Set task: Can you rewrite the entries below with each "Logged time" replaced by "Time shown" and everything else left as is? Omit the pictures from your version.

Record excerpts:
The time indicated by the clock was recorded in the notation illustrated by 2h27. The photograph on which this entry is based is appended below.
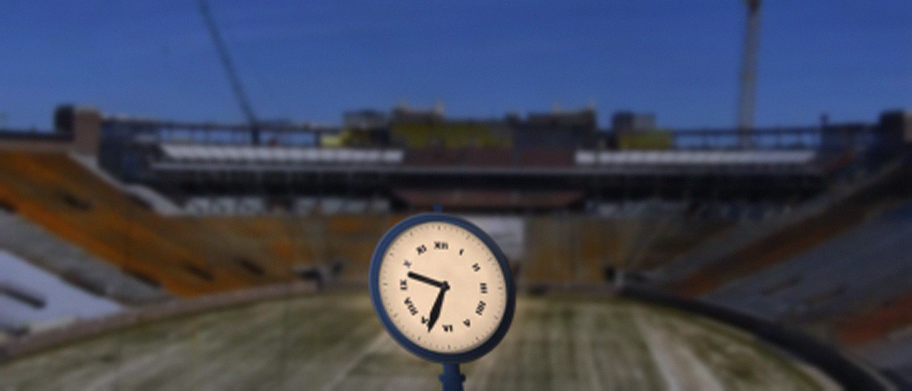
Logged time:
9h34
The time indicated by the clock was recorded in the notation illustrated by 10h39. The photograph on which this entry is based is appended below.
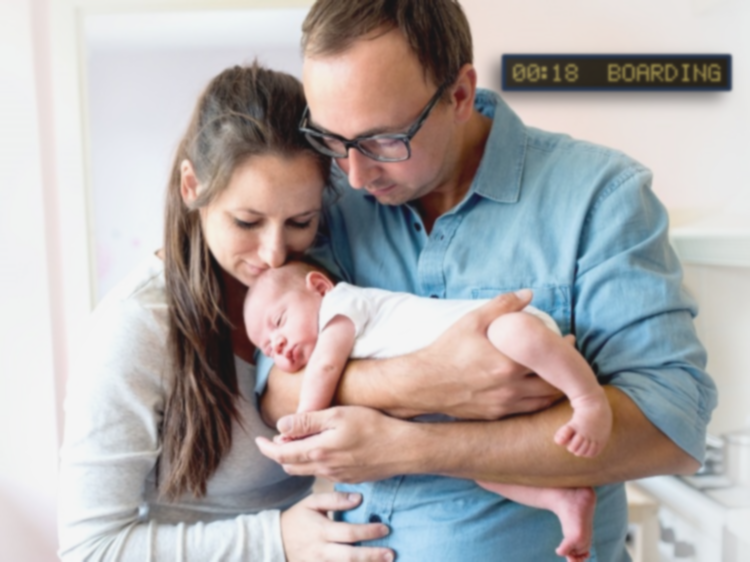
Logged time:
0h18
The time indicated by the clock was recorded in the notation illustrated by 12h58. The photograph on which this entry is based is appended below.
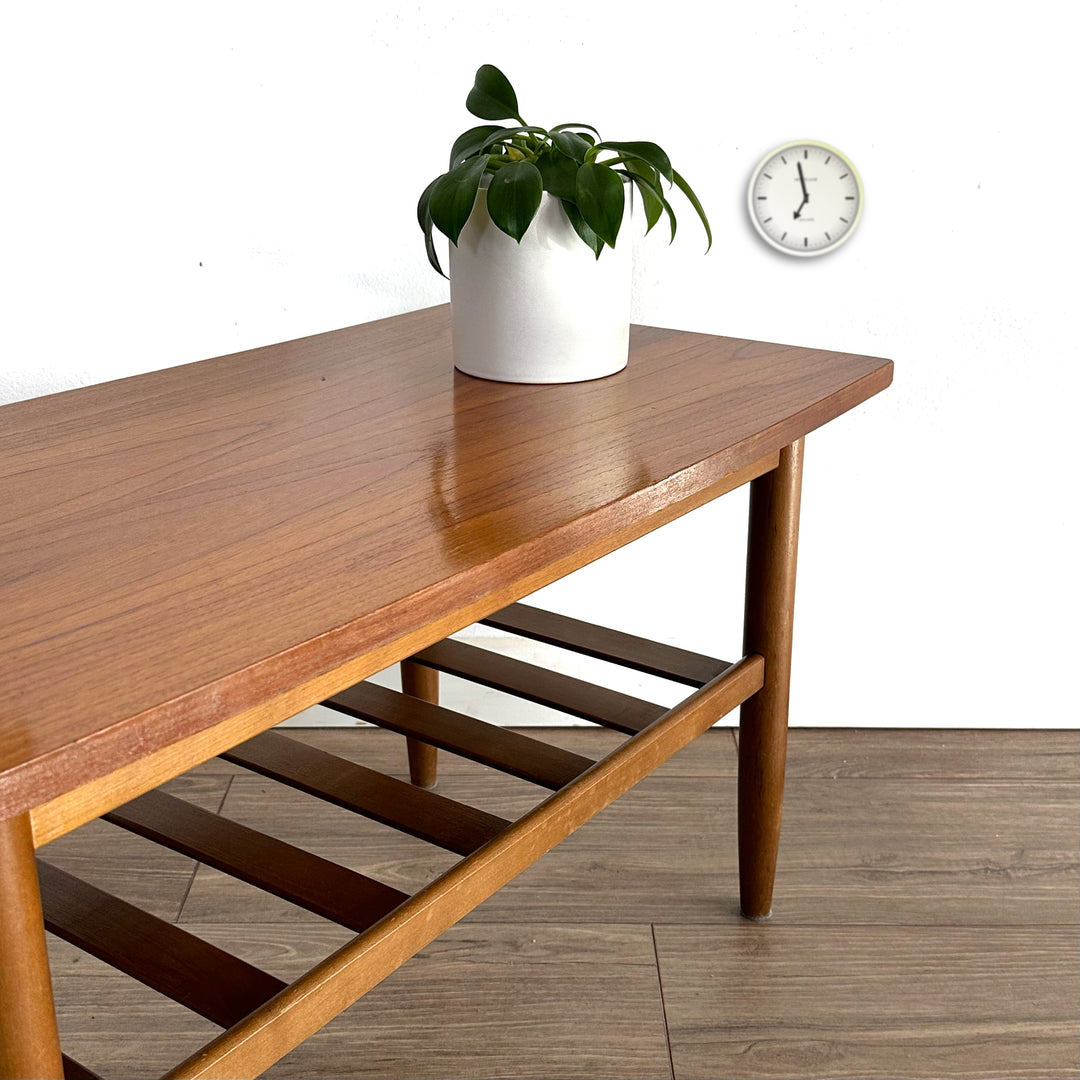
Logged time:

Result of this exercise:
The time indicated by the clock was recorded in the notation illustrated by 2h27. The photograph on which this entry is based is appended below.
Time shown:
9h34
The time indicated by the clock was recorded in the notation illustrated by 10h39. The photograph on which this entry is based is appended below.
Time shown:
0h18
The time indicated by the clock was recorded in the notation illustrated by 12h58. The photograph on which this entry is based is appended below.
Time shown:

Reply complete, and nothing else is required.